SARS infected more than 8,000 people worldwide, killing close to 800, according to the WHO. The disease sickened about 438 Canadian patients and caused 44 deaths in the Toronto area – the epicentre of the virus outside of China.
SARS cost Canada $5.25 billion and about 28,000 jobs in 2003, according to a 2014 report by Kai Ostwald, an assistant professor at the University of British Columbia’s School of Public Policy and Global Affairs.
The damage came in large part from fear-based shifts in consumer behaviour rather than higher medical expenditures, Ostwald wrote in the report.

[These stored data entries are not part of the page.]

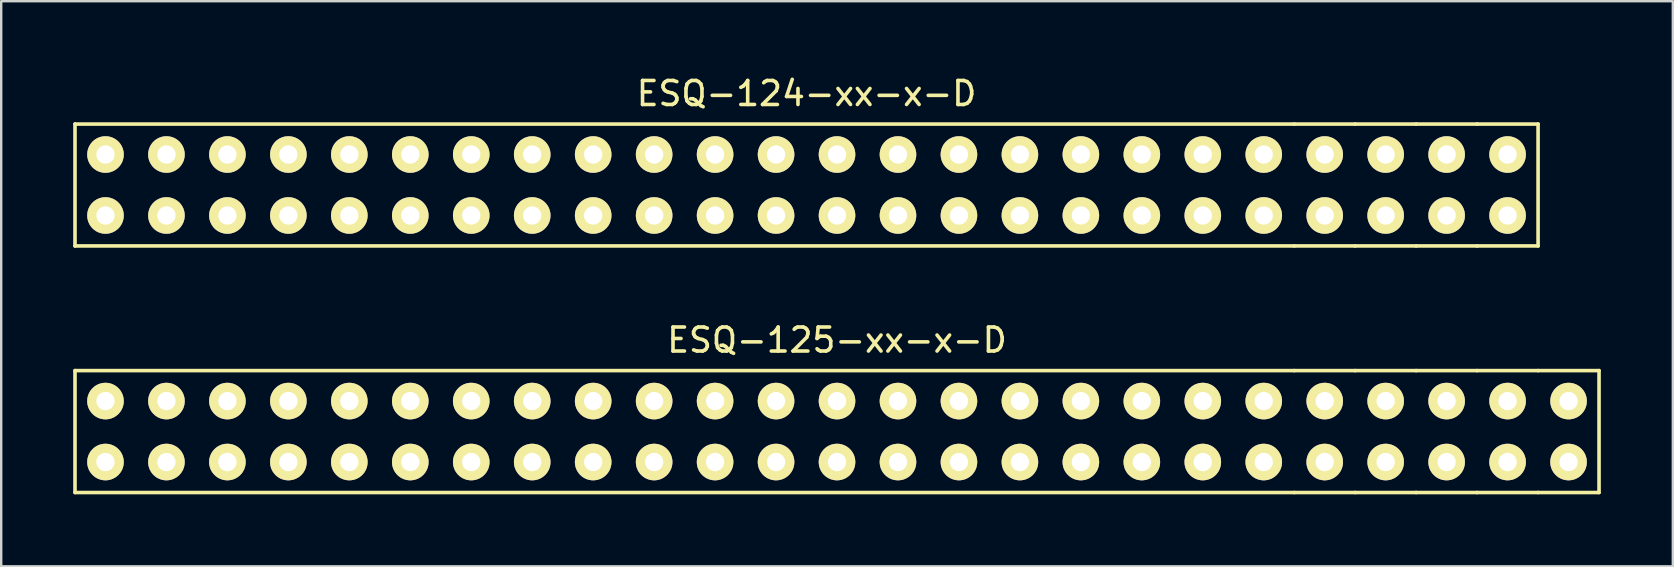
<source format=kicad_pcb>
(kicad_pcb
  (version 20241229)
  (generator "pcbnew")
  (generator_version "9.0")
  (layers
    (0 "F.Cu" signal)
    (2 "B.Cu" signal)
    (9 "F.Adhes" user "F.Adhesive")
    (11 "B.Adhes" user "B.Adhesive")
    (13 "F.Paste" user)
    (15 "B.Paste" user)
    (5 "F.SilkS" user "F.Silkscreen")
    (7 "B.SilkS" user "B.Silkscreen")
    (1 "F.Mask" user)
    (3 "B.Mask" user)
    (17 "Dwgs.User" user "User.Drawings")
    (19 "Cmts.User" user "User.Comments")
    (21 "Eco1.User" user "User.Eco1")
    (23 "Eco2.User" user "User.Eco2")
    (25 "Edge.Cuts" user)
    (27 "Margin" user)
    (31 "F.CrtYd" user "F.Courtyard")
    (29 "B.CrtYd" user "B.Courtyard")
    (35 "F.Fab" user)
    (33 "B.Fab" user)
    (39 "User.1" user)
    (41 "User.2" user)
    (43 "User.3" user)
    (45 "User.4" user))
  (footprint "ESQ-125-xx-x-D"
    (layer "F.Cu")
    (at 31.825 14.931)
    (property "Reference" "ESQ-125-xx-x-D" (at 0 -3.81 0) (layer "F.SilkS") (effects (font (size 1 1) (thickness 0.15))))
    (attr through_hole)
    (fp_line (start -31.75 -2.54) (end 19.05 -2.54) (stroke (width 0.15) (type solid)) (layer "F.SilkS"))
    (fp_line (start -31.75 2.54) (end -31.75 -2.54) (stroke (width 0.15) (type solid)) (layer "F.SilkS"))
    (fp_line (start 19.05 -2.54) (end 21.59 -2.54) (stroke (width 0.15) (type solid)) (layer "F.SilkS"))
    (fp_line (start 19.05 2.54) (end -31.75 2.54) (stroke (width 0.15) (type solid)) (layer "F.SilkS"))
    (fp_line (start 21.59 -2.54) (end 24.13 -2.54) (stroke (width 0.15) (type solid)) (layer "F.SilkS"))
    (fp_line (start 21.59 2.54) (end 19.05 2.54) (stroke (width 0.15) (type solid)) (layer "F.SilkS"))
    (fp_line (start 24.13 -2.54) (end 26.67 -2.54) (stroke (width 0.15) (type solid)) (layer "F.SilkS"))
    (fp_line (start 24.13 2.54) (end 21.59 2.54) (stroke (width 0.15) (type solid)) (layer "F.SilkS"))
    (fp_line (start 26.67 -2.54) (end 29.21 -2.54) (stroke (width 0.15) (type solid)) (layer "F.SilkS"))
    (fp_line (start 26.67 2.54) (end 24.13 2.54) (stroke (width 0.15) (type solid)) (layer "F.SilkS"))
    (fp_line (start 29.21 -2.54) (end 31.75 -2.54) (stroke (width 0.15) (type solid)) (layer "F.SilkS"))
    (fp_line (start 29.21 2.54) (end 26.67 2.54) (stroke (width 0.15) (type solid)) (layer "F.SilkS"))
    (fp_line (start 31.75 -2.54) (end 31.75 2.54) (stroke (width 0.15) (type solid)) (layer "F.SilkS"))
    (fp_line (start 31.75 2.54) (end 29.21 2.54) (stroke (width 0.15) (type solid)) (layer "F.SilkS"))
    (pad "1" thru_hole circle (at -30.48 -1.27) (size 1.524 1.524) (drill 0.762) (layers "*.Mask" "B.Cu" "F.SilkS"))
    (pad "2" thru_hole circle (at -30.48 1.27) (size 1.524 1.524) (drill 0.762) (layers "*.Mask" "B.Cu" "F.SilkS"))
    (pad "3" thru_hole circle (at -27.94 -1.27) (size 1.524 1.524) (drill 0.762) (layers "*.Mask" "B.Cu" "F.SilkS"))
    (pad "4" thru_hole circle (at -27.94 1.27) (size 1.524 1.524) (drill 0.762) (layers "*.Mask" "B.Cu" "F.SilkS"))
    (pad "5" thru_hole circle (at -25.4 -1.27) (size 1.524 1.524) (drill 0.762) (layers "*.Mask" "B.Cu" "F.SilkS"))
    (pad "6" thru_hole circle (at -25.4 1.27) (size 1.524 1.524) (drill 0.762) (layers "*.Mask" "B.Cu" "F.SilkS"))
    (pad "7" thru_hole circle (at -22.86 -1.27) (size 1.524 1.524) (drill 0.762) (layers "*.Mask" "B.Cu" "F.SilkS"))
    (pad "8" thru_hole circle (at -22.86 1.27) (size 1.524 1.524) (drill 0.762) (layers "*.Mask" "B.Cu" "F.SilkS"))
    (pad "9" thru_hole circle (at -20.32 -1.27) (size 1.524 1.524) (drill 0.762) (layers "*.Mask" "B.Cu" "F.SilkS"))
    (pad "10" thru_hole circle (at -20.32 1.27) (size 1.524 1.524) (drill 0.762) (layers "*.Mask" "B.Cu" "F.SilkS"))
    (pad "11" thru_hole circle (at -17.78 -1.27) (size 1.524 1.524) (drill 0.762) (layers "*.Mask" "B.Cu" "F.SilkS"))
    (pad "12" thru_hole circle (at -17.78 1.27) (size 1.524 1.524) (drill 0.762) (layers "*.Mask" "B.Cu" "F.SilkS"))
    (pad "13" thru_hole circle (at -15.24 -1.27) (size 1.524 1.524) (drill 0.762) (layers "*.Mask" "B.Cu" "F.SilkS"))
    (pad "14" thru_hole circle (at -15.24 1.27) (size 1.524 1.524) (drill 0.762) (layers "*.Mask" "B.Cu" "F.SilkS"))
    (pad "15" thru_hole circle (at -12.7 -1.27) (size 1.524 1.524) (drill 0.762) (layers "*.Mask" "B.Cu" "F.SilkS"))
    (pad "16" thru_hole circle (at -12.7 1.27) (size 1.524 1.524) (drill 0.762) (layers "*.Mask" "B.Cu" "F.SilkS"))
    (pad "17" thru_hole circle (at -10.16 -1.27) (size 1.524 1.524) (drill 0.762) (layers "*.Mask" "B.Cu" "F.SilkS"))
    (pad "18" thru_hole circle (at -10.16 1.27) (size 1.524 1.524) (drill 0.762) (layers "*.Mask" "B.Cu" "F.SilkS"))
    (pad "19" thru_hole circle (at -7.62 -1.27) (size 1.524 1.524) (drill 0.762) (layers "*.Mask" "B.Cu" "F.SilkS"))
    (pad "20" thru_hole circle (at -7.62 1.27) (size 1.524 1.524) (drill 0.762) (layers "*.Mask" "B.Cu" "F.SilkS"))
    (pad "21" thru_hole circle (at -5.08 -1.27) (size 1.524 1.524) (drill 0.762) (layers "*.Mask" "B.Cu" "F.SilkS"))
    (pad "22" thru_hole circle (at -5.08 1.27) (size 1.524 1.524) (drill 0.762) (layers "*.Mask" "B.Cu" "F.SilkS"))
    (pad "23" thru_hole circle (at -2.54 -1.27) (size 1.524 1.524) (drill 0.762) (layers "*.Mask" "B.Cu" "F.SilkS"))
    (pad "24" thru_hole circle (at -2.54 1.27) (size 1.524 1.524) (drill 0.762) (layers "*.Mask" "B.Cu" "F.SilkS"))
    (pad "25" thru_hole circle (at 0 -1.27) (size 1.524 1.524) (drill 0.762) (layers "*.Mask" "B.Cu" "F.SilkS"))
    (pad "26" thru_hole circle (at 0 1.27) (size 1.524 1.524) (drill 0.762) (layers "*.Mask" "B.Cu" "F.SilkS"))
    (pad "27" thru_hole circle (at 2.54 -1.27) (size 1.524 1.524) (drill 0.762) (layers "*.Mask" "B.Cu" "F.SilkS"))
    (pad "28" thru_hole circle (at 2.54 1.27) (size 1.524 1.524) (drill 0.762) (layers "*.Mask" "B.Cu" "F.SilkS"))
    (pad "29" thru_hole circle (at 5.08 -1.27) (size 1.524 1.524) (drill 0.762) (layers "*.Mask" "B.Cu" "F.SilkS"))
    (pad "30" thru_hole circle (at 5.08 1.27) (size 1.524 1.524) (drill 0.762) (layers "*.Mask" "B.Cu" "F.SilkS"))
    (pad "31" thru_hole circle (at 7.62 -1.27) (size 1.524 1.524) (drill 0.762) (layers "*.Mask" "B.Cu" "F.SilkS"))
    (pad "32" thru_hole circle (at 7.62 1.27) (size 1.524 1.524) (drill 0.762) (layers "*.Mask" "B.Cu" "F.SilkS"))
    (pad "33" thru_hole circle (at 10.16 -1.27) (size 1.524 1.524) (drill 0.762) (layers "*.Mask" "B.Cu" "F.SilkS"))
    (pad "34" thru_hole circle (at 10.16 1.27) (size 1.524 1.524) (drill 0.762) (layers "*.Mask" "B.Cu" "F.SilkS"))
    (pad "35" thru_hole circle (at 12.7 -1.27) (size 1.524 1.524) (drill 0.762) (layers "*.Mask" "B.Cu" "F.SilkS"))
    (pad "36" thru_hole circle (at 12.7 1.27) (size 1.524 1.524) (drill 0.762) (layers "*.Mask" "B.Cu" "F.SilkS"))
    (pad "37" thru_hole circle (at 15.24 -1.27) (size 1.524 1.524) (drill 0.762) (layers "*.Mask" "B.Cu" "F.SilkS"))
    (pad "38" thru_hole circle (at 15.24 1.27) (size 1.524 1.524) (drill 0.762) (layers "*.Mask" "B.Cu" "F.SilkS"))
    (pad "39" thru_hole circle (at 17.78 -1.27) (size 1.524 1.524) (drill 0.762) (layers "*.Mask" "B.Cu" "F.SilkS"))
    (pad "40" thru_hole circle (at 17.78 1.27) (size 1.524 1.524) (drill 0.762) (layers "*.Mask" "B.Cu" "F.SilkS"))
    (pad "41" thru_hole circle (at 20.32 -1.27) (size 1.524 1.524) (drill 0.762) (layers "*.Mask" "B.Cu" "F.SilkS"))
    (pad "42" thru_hole circle (at 20.32 1.27) (size 1.524 1.524) (drill 0.762) (layers "*.Mask" "B.Cu" "F.SilkS"))
    (pad "43" thru_hole circle (at 22.86 -1.27) (size 1.524 1.524) (drill 0.762) (layers "*.Mask" "B.Cu" "F.SilkS"))
    (pad "44" thru_hole circle (at 22.86 1.27) (size 1.524 1.524) (drill 0.762) (layers "*.Mask" "B.Cu" "F.SilkS"))
    (pad "45" thru_hole circle (at 25.4 -1.27) (size 1.524 1.524) (drill 0.762) (layers "*.Mask" "B.Cu" "F.SilkS"))
    (pad "46" thru_hole circle (at 25.4 1.27) (size 1.524 1.524) (drill 0.762) (layers "*.Mask" "B.Cu" "F.SilkS"))
    (pad "47" thru_hole circle (at 27.94 -1.27) (size 1.524 1.524) (drill 0.762) (layers "*.Mask" "B.Cu" "F.SilkS"))
    (pad "48" thru_hole circle (at 27.94 1.27) (size 1.524 1.524) (drill 0.762) (layers "*.Mask" "B.Cu" "F.SilkS"))
    (pad "49" thru_hole circle (at 30.48 -1.27) (size 1.524 1.524) (drill 0.762) (layers "*.Mask" "B.Cu" "F.SilkS"))
    (pad "50" thru_hole circle (at 30.48 1.27) (size 1.524 1.524) (drill 0.762) (layers "*.Mask" "B.Cu" "F.SilkS")))
  (footprint "ESQ-124-xx-x-D"
    (layer "F.Cu")
    (at 30.555 4.658)
    (property "Reference" "ESQ-124-xx-x-D" (at 0 -3.81 0) (layer "F.SilkS") (effects (font (size 1 1) (thickness 0.15))))
    (attr through_hole)
    (fp_line (start -30.48 -2.54) (end 20.32 -2.54) (stroke (width 0.15) (type solid)) (layer "F.SilkS"))
    (fp_line (start -30.48 2.54) (end -30.48 -2.54) (stroke (width 0.15) (type solid)) (layer "F.SilkS"))
    (fp_line (start 20.32 -2.54) (end 22.86 -2.54) (stroke (width 0.15) (type solid)) (layer "F.SilkS"))
    (fp_line (start 20.32 2.54) (end -30.48 2.54) (stroke (width 0.15) (type solid)) (layer "F.SilkS"))
    (fp_line (start 22.86 -2.54) (end 25.4 -2.54) (stroke (width 0.15) (type solid)) (layer "F.SilkS"))
    (fp_line (start 22.86 2.54) (end 20.32 2.54) (stroke (width 0.15) (type solid)) (layer "F.SilkS"))
    (fp_line (start 25.4 -2.54) (end 27.94 -2.54) (stroke (width 0.15) (type solid)) (layer "F.SilkS"))
    (fp_line (start 25.4 2.54) (end 22.86 2.54) (stroke (width 0.15) (type solid)) (layer "F.SilkS"))
    (fp_line (start 27.94 -2.54) (end 30.48 -2.54) (stroke (width 0.15) (type solid)) (layer "F.SilkS"))
    (fp_line (start 27.94 2.54) (end 25.4 2.54) (stroke (width 0.15) (type solid)) (layer "F.SilkS"))
    (fp_line (start 30.48 -2.54) (end 30.48 2.54) (stroke (width 0.15) (type solid)) (layer "F.SilkS"))
    (fp_line (start 30.48 2.54) (end 27.94 2.54) (stroke (width 0.15) (type solid)) (layer "F.SilkS"))
    (pad "1" thru_hole circle (at -29.21 -1.27) (size 1.524 1.524) (drill 0.762) (layers "*.Mask" "B.Cu" "F.SilkS"))
    (pad "2" thru_hole circle (at -29.21 1.27) (size 1.524 1.524) (drill 0.762) (layers "*.Mask" "B.Cu" "F.SilkS"))
    (pad "3" thru_hole circle (at -26.67 -1.27) (size 1.524 1.524) (drill 0.762) (layers "*.Mask" "B.Cu" "F.SilkS"))
    (pad "4" thru_hole circle (at -26.67 1.27) (size 1.524 1.524) (drill 0.762) (layers "*.Mask" "B.Cu" "F.SilkS"))
    (pad "5" thru_hole circle (at -24.13 -1.27) (size 1.524 1.524) (drill 0.762) (layers "*.Mask" "B.Cu" "F.SilkS"))
    (pad "6" thru_hole circle (at -24.13 1.27) (size 1.524 1.524) (drill 0.762) (layers "*.Mask" "B.Cu" "F.SilkS"))
    (pad "7" thru_hole circle (at -21.59 -1.27) (size 1.524 1.524) (drill 0.762) (layers "*.Mask" "B.Cu" "F.SilkS"))
    (pad "8" thru_hole circle (at -21.59 1.27) (size 1.524 1.524) (drill 0.762) (layers "*.Mask" "B.Cu" "F.SilkS"))
    (pad "9" thru_hole circle (at -19.05 -1.27) (size 1.524 1.524) (drill 0.762) (layers "*.Mask" "B.Cu" "F.SilkS"))
    (pad "10" thru_hole circle (at -19.05 1.27) (size 1.524 1.524) (drill 0.762) (layers "*.Mask" "B.Cu" "F.SilkS"))
    (pad "11" thru_hole circle (at -16.51 -1.27) (size 1.524 1.524) (drill 0.762) (layers "*.Mask" "B.Cu" "F.SilkS"))
    (pad "12" thru_hole circle (at -16.51 1.27) (size 1.524 1.524) (drill 0.762) (layers "*.Mask" "B.Cu" "F.SilkS"))
    (pad "13" thru_hole circle (at -13.97 -1.27) (size 1.524 1.524) (drill 0.762) (layers "*.Mask" "B.Cu" "F.SilkS"))
    (pad "14" thru_hole circle (at -13.97 1.27) (size 1.524 1.524) (drill 0.762) (layers "*.Mask" "B.Cu" "F.SilkS"))
    (pad "15" thru_hole circle (at -11.43 -1.27) (size 1.524 1.524) (drill 0.762) (layers "*.Mask" "B.Cu" "F.SilkS"))
    (pad "16" thru_hole circle (at -11.43 1.27) (size 1.524 1.524) (drill 0.762) (layers "*.Mask" "B.Cu" "F.SilkS"))
    (pad "17" thru_hole circle (at -8.89 -1.27) (size 1.524 1.524) (drill 0.762) (layers "*.Mask" "B.Cu" "F.SilkS"))
    (pad "18" thru_hole circle (at -8.89 1.27) (size 1.524 1.524) (drill 0.762) (layers "*.Mask" "B.Cu" "F.SilkS"))
    (pad "19" thru_hole circle (at -6.35 -1.27) (size 1.524 1.524) (drill 0.762) (layers "*.Mask" "B.Cu" "F.SilkS"))
    (pad "20" thru_hole circle (at -6.35 1.27) (size 1.524 1.524) (drill 0.762) (layers "*.Mask" "B.Cu" "F.SilkS"))
    (pad "21" thru_hole circle (at -3.81 -1.27) (size 1.524 1.524) (drill 0.762) (layers "*.Mask" "B.Cu" "F.SilkS"))
    (pad "22" thru_hole circle (at -3.81 1.27) (size 1.524 1.524) (drill 0.762) (layers "*.Mask" "B.Cu" "F.SilkS"))
    (pad "23" thru_hole circle (at -1.27 -1.27) (size 1.524 1.524) (drill 0.762) (layers "*.Mask" "B.Cu" "F.SilkS"))
    (pad "24" thru_hole circle (at -1.27 1.27) (size 1.524 1.524) (drill 0.762) (layers "*.Mask" "B.Cu" "F.SilkS"))
    (pad "25" thru_hole circle (at 1.27 -1.27) (size 1.524 1.524) (drill 0.762) (layers "*.Mask" "B.Cu" "F.SilkS"))
    (pad "26" thru_hole circle (at 1.27 1.27) (size 1.524 1.524) (drill 0.762) (layers "*.Mask" "B.Cu" "F.SilkS"))
    (pad "27" thru_hole circle (at 3.81 -1.27) (size 1.524 1.524) (drill 0.762) (layers "*.Mask" "B.Cu" "F.SilkS"))
    (pad "28" thru_hole circle (at 3.81 1.27) (size 1.524 1.524) (drill 0.762) (layers "*.Mask" "B.Cu" "F.SilkS"))
    (pad "29" thru_hole circle (at 6.35 -1.27) (size 1.524 1.524) (drill 0.762) (layers "*.Mask" "B.Cu" "F.SilkS"))
    (pad "30" thru_hole circle (at 6.35 1.27) (size 1.524 1.524) (drill 0.762) (layers "*.Mask" "B.Cu" "F.SilkS"))
    (pad "31" thru_hole circle (at 8.89 -1.27) (size 1.524 1.524) (drill 0.762) (layers "*.Mask" "B.Cu" "F.SilkS"))
    (pad "32" thru_hole circle (at 8.89 1.27) (size 1.524 1.524) (drill 0.762) (layers "*.Mask" "B.Cu" "F.SilkS"))
    (pad "33" thru_hole circle (at 11.43 -1.27) (size 1.524 1.524) (drill 0.762) (layers "*.Mask" "B.Cu" "F.SilkS"))
    (pad "34" thru_hole circle (at 11.43 1.27) (size 1.524 1.524) (drill 0.762) (layers "*.Mask" "B.Cu" "F.SilkS"))
    (pad "35" thru_hole circle (at 13.97 -1.27) (size 1.524 1.524) (drill 0.762) (layers "*.Mask" "B.Cu" "F.SilkS"))
    (pad "36" thru_hole circle (at 13.97 1.27) (size 1.524 1.524) (drill 0.762) (layers "*.Mask" "B.Cu" "F.SilkS"))
    (pad "37" thru_hole circle (at 16.51 -1.27) (size 1.524 1.524) (drill 0.762) (layers "*.Mask" "B.Cu" "F.SilkS"))
    (pad "38" thru_hole circle (at 16.51 1.27) (size 1.524 1.524) (drill 0.762) (layers "*.Mask" "B.Cu" "F.SilkS"))
    (pad "39" thru_hole circle (at 19.05 -1.27) (size 1.524 1.524) (drill 0.762) (layers "*.Mask" "B.Cu" "F.SilkS"))
    (pad "40" thru_hole circle (at 19.05 1.27) (size 1.524 1.524) (drill 0.762) (layers "*.Mask" "B.Cu" "F.SilkS"))
    (pad "41" thru_hole circle (at 21.59 -1.27) (size 1.524 1.524) (drill 0.762) (layers "*.Mask" "B.Cu" "F.SilkS"))
    (pad "42" thru_hole circle (at 21.59 1.27) (size 1.524 1.524) (drill 0.762) (layers "*.Mask" "B.Cu" "F.SilkS"))
    (pad "43" thru_hole circle (at 24.13 -1.27) (size 1.524 1.524) (drill 0.762) (layers "*.Mask" "B.Cu" "F.SilkS"))
    (pad "44" thru_hole circle (at 24.13 1.27) (size 1.524 1.524) (drill 0.762) (layers "*.Mask" "B.Cu" "F.SilkS"))
    (pad "45" thru_hole circle (at 26.67 -1.27) (size 1.524 1.524) (drill 0.762) (layers "*.Mask" "B.Cu" "F.SilkS"))
    (pad "46" thru_hole circle (at 26.67 1.27) (size 1.524 1.524) (drill 0.762) (layers "*.Mask" "B.Cu" "F.SilkS"))
    (pad "47" thru_hole circle (at 29.21 -1.27) (size 1.524 1.524) (drill 0.762) (layers "*.Mask" "B.Cu" "F.SilkS"))
    (pad "48" thru_hole circle (at 29.21 1.27) (size 1.524 1.524) (drill 0.762) (layers "*.Mask" "B.Cu" "F.SilkS")))
  (gr_rect
    (start -3 -3)
    (end 66.65 20.547)
    (stroke (width 0.1) (type default))
    (fill no)
    (layer "Edge.Cuts")))
</source>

“Specifically, fear of contagion prompted widespread aversion behaviour, in which people significantly reduced activities that put them in close proximity with others. This included not only things like flying and eating in restaurants, but also activities like workplace and school attendance,” he wrote.
Another difference between the two outbreaks lies in China’s supercharged growth as an economic power over the past two decades. In 2003, China comprised four per cent of global output, compared to 16 per cent today, according to the World Bank.
A disruption could ripple through supply lines and consumer prices if the virus continues to spread.
“China is the engine of the global economy, churning out goods,” said German health economist Fred Roeder.
Its critical role in international shipping may be thrown into disarray as ships encounter delays at the port at Wuhan, a key hub on the Yangtze River.
“If they cannot leave, it creates huge delays in the supply chain and value chain of businesses all across the world,” Roeder said. “It could actually hit the latest generation of smartphone if ports are shutting down.”
Tourism too is at risk, with travel in many parts of China effectively suspended as full or partial lockdowns restrict more than 50 million residents. Canada is increasingly reliant on Pacific countries for tourists, with the number of annual visitors from China shooting up by a factor of 10 since 2000 to 757,000 in 2018.
Meanwhile investors are seeking shelter in bonds amid fears the coronavirus could disrupt global economic activity, said Sherry Cooper, chief economist at Dominion Lending Centres.
The Government of Canada five-year bond yield traded at roughly 1.35% Jan. 28 (in the morning), well below its nearly 1.7% level one month ago, she pointed out.